[begin TEXT EXCERPT]

A picture of three children, sitting alongside each other in a field.

Our current work

Our incredible fostering team are already working hard to increase local sufficiency so that children can stay local and maintain links to their networks and education and access health care. Two notable projects that they are currently working on is increasing foster carers in Bristol through an urgent appeal and ensuring children feel at home as much as possible through the creation new, smaller children’s homes.

Urgent appeal

The demand for foster carers is continuing to rise as we see more children come into care. In January 2023, there were more than 750 children and young people in care in Bristol but only 353 households fostering with Bristol City Council. We need more people to come forward to foster so that we can keep children in the local area.

Where we cannot find local foster homes for these children, there is a possibility we need to place them much further away in other parts of the country. To address this, we launched an urgent appeal at the beginning of the year calling on the people of Bristol to come forward.

We have seen a positive response so far, but we still need more people to come forward. Are you over 21 with a spare room? Become a foster carer and provide a child with a home in their city. Find out more at www.bristol.gov.uk.

Children’s homes

In Bristol, we are also working hard to increase the number of children’s homes we have locally so that children do not have to move away from the city and can stay close to their families, friends, and schools.

We also want these homes to feel like a place they can call home. This is why last year we set out a vision for our children’s home across Bristol, for opening smaller homes across the city. This allows us to provide children with an environment that feels more like a home and gives them a better quality of care with more one on one support from our dedicated team.

We have already opened four new, smaller homes across Bristol, with one opening in the spring and at least another three smaller homes due to open in the next couple of years, and we are already seeing results. In November 2022, we had an incredibly positive Ofsted inspection, with one of our children’s homes being judged by Ofsted as good with outstanding leadership and management. These smaller homes have been able to support younger children to stabilise, experience good care and then transition to foster care whilst also supporting young people with very complex needs.

Our corporate parent commitment

Bristol is committed to being an effective, caring, and ambitious corporate parent and we will show this through our love, our language, and our actions. We want them to be and feel heard, as demonstrated in our Belonging Strategy, where we asked Bristol’s children and young people if they see themselves, their histories, cultures and identities reflected in their city. 

We will do everything we can to make sure that our care-experienced children are set up for life, and this sufficiency strategy is a positive step forward to achieve this.

A image of two you people, pulling faces, staring at the camera.

[end TEXT EXCERPT]

> _STATED TASK A_: Summarize the text on Bristol's fostering work in two sentences.
> _STATED TASK B_: Count the lines of the entries below that contain the string "JSON", treating case as significant, and give only the number.

[begin MATERIAL TO PROCESS]

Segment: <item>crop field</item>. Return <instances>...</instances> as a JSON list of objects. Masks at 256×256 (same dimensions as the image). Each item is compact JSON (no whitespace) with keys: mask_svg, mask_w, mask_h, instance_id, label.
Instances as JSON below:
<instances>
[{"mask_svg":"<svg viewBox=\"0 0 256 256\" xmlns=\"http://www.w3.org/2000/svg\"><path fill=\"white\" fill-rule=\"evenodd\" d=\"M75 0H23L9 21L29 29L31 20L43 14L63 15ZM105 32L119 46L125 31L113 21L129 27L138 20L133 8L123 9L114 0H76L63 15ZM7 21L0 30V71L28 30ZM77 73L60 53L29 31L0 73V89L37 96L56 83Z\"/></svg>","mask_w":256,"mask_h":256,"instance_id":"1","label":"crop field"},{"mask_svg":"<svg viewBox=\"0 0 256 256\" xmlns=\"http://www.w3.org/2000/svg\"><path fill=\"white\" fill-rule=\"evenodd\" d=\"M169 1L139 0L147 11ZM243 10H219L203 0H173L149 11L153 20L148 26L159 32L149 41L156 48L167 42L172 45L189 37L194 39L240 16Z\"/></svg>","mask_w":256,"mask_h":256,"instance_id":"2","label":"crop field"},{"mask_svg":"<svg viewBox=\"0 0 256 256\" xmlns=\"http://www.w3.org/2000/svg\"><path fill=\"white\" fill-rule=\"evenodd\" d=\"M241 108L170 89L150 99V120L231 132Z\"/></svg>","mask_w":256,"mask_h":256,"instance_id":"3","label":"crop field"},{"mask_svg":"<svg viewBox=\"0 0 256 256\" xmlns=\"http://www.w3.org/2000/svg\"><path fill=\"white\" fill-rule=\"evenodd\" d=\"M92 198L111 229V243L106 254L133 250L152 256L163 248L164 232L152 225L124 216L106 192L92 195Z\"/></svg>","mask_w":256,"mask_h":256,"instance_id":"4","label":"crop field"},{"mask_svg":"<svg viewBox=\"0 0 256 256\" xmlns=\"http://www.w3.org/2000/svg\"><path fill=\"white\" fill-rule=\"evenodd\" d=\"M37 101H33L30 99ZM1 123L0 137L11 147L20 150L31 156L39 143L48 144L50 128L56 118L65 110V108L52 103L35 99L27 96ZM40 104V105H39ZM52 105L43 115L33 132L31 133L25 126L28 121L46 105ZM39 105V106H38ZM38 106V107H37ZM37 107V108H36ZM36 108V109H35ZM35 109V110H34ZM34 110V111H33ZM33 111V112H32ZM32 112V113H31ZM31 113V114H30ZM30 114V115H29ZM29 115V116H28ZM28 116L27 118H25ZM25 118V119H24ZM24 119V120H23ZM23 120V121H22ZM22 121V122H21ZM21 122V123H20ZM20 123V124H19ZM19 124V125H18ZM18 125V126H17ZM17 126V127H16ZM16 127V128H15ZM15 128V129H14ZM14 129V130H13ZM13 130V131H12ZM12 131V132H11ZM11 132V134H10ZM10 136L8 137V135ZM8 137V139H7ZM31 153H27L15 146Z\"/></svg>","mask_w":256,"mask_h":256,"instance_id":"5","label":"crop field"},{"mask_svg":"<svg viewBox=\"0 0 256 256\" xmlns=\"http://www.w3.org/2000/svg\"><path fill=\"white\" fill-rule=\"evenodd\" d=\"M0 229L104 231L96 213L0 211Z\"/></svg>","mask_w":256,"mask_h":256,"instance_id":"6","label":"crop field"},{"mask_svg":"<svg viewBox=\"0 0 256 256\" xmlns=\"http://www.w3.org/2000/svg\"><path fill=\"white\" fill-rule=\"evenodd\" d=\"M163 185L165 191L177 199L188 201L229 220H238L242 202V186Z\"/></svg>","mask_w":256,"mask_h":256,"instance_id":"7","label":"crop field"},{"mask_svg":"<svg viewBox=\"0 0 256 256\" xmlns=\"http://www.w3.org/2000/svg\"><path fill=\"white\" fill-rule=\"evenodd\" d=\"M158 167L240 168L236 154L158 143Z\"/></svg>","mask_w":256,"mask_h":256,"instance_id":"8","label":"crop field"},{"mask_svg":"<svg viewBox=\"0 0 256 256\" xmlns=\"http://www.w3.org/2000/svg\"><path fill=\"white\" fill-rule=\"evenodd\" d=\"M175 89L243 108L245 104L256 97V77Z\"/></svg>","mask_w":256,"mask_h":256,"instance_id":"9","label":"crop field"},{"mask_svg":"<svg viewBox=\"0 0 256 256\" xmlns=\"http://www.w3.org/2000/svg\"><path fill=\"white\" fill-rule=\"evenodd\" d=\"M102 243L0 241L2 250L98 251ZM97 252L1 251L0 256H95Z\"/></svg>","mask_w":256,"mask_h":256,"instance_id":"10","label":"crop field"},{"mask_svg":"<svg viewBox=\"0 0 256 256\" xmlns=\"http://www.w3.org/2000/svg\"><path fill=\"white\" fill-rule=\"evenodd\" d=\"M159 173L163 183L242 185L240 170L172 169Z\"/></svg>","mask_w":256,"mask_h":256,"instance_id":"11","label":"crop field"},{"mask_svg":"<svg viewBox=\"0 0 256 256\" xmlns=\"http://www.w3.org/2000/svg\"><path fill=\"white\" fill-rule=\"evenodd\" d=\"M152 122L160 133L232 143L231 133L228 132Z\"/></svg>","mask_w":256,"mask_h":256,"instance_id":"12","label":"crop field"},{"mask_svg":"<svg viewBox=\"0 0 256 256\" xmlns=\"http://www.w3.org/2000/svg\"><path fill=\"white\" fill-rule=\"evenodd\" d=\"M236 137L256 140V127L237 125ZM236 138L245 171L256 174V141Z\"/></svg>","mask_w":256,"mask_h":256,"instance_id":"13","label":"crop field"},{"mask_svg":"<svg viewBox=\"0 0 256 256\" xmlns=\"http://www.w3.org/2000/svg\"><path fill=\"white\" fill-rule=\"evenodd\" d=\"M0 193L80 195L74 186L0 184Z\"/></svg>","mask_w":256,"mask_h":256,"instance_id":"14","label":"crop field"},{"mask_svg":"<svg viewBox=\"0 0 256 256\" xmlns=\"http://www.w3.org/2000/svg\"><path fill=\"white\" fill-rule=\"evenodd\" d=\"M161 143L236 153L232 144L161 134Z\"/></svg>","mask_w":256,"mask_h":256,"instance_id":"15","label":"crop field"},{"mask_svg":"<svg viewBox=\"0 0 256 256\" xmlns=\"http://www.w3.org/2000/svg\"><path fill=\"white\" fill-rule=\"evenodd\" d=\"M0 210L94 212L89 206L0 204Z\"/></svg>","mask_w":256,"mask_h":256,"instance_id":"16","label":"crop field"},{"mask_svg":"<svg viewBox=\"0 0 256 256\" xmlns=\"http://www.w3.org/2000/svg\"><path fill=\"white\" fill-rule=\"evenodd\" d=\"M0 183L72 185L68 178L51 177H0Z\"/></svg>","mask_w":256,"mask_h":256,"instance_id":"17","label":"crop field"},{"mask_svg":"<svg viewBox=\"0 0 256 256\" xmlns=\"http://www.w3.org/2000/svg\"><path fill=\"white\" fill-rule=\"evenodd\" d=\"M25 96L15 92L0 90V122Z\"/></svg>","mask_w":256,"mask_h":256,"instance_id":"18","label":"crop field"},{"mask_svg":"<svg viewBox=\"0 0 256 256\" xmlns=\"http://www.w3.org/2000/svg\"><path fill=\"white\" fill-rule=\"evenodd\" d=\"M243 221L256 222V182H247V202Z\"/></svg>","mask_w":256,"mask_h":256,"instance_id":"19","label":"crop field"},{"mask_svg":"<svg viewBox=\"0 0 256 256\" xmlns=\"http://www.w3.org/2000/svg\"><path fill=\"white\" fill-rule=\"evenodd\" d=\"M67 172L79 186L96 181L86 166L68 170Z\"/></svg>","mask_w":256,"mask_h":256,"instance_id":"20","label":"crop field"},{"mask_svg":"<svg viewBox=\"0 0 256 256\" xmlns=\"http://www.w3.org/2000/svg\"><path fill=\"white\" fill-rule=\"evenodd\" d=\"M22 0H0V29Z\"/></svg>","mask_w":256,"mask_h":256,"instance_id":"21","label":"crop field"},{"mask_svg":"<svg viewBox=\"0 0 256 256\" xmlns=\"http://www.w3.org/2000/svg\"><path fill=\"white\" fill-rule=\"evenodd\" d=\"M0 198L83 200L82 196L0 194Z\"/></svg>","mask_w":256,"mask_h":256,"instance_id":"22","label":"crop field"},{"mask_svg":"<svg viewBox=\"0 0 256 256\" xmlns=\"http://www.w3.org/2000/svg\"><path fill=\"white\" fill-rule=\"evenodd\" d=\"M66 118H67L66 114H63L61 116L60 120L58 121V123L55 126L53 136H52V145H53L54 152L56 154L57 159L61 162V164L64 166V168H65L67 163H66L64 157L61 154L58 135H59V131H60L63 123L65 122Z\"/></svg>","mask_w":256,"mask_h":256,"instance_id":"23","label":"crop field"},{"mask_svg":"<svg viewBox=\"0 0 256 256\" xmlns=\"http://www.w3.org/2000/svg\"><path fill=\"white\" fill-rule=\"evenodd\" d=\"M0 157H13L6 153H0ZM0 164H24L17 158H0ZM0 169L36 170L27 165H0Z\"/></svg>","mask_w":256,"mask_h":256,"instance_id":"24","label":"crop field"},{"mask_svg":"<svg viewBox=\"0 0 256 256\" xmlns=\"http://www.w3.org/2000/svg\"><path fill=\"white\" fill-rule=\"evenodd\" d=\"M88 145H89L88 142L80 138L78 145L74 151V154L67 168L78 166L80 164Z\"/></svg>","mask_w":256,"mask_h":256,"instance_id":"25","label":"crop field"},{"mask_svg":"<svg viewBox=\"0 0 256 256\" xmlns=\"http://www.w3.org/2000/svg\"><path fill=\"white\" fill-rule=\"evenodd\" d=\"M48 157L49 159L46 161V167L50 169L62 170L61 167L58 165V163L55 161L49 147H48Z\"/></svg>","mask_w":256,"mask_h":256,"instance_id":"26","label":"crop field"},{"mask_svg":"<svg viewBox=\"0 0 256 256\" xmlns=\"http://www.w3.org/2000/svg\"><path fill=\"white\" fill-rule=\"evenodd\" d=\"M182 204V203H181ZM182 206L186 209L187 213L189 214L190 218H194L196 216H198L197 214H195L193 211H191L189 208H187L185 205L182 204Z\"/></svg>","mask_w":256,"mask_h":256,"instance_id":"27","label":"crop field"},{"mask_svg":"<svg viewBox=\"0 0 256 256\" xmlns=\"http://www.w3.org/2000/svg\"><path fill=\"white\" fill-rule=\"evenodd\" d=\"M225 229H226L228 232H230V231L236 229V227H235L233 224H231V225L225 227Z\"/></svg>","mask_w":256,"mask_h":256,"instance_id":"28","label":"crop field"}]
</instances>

[end MATERIAL TO PROCESS]

> _EXERCISE ANSWER A_: Bristol's fostering team is working to keep children in care local, including through an urgent appeal for more foster carers, since in January 2023 more than 750 children and young people were in care in Bristol but only 353 households fostered with Bristol City Council. The council is also opening smaller children's homes across the city, with four already open, and it is committed to being an effective, caring, and ambitious corporate parent.

> _EXERCISE ANSWER B_: 2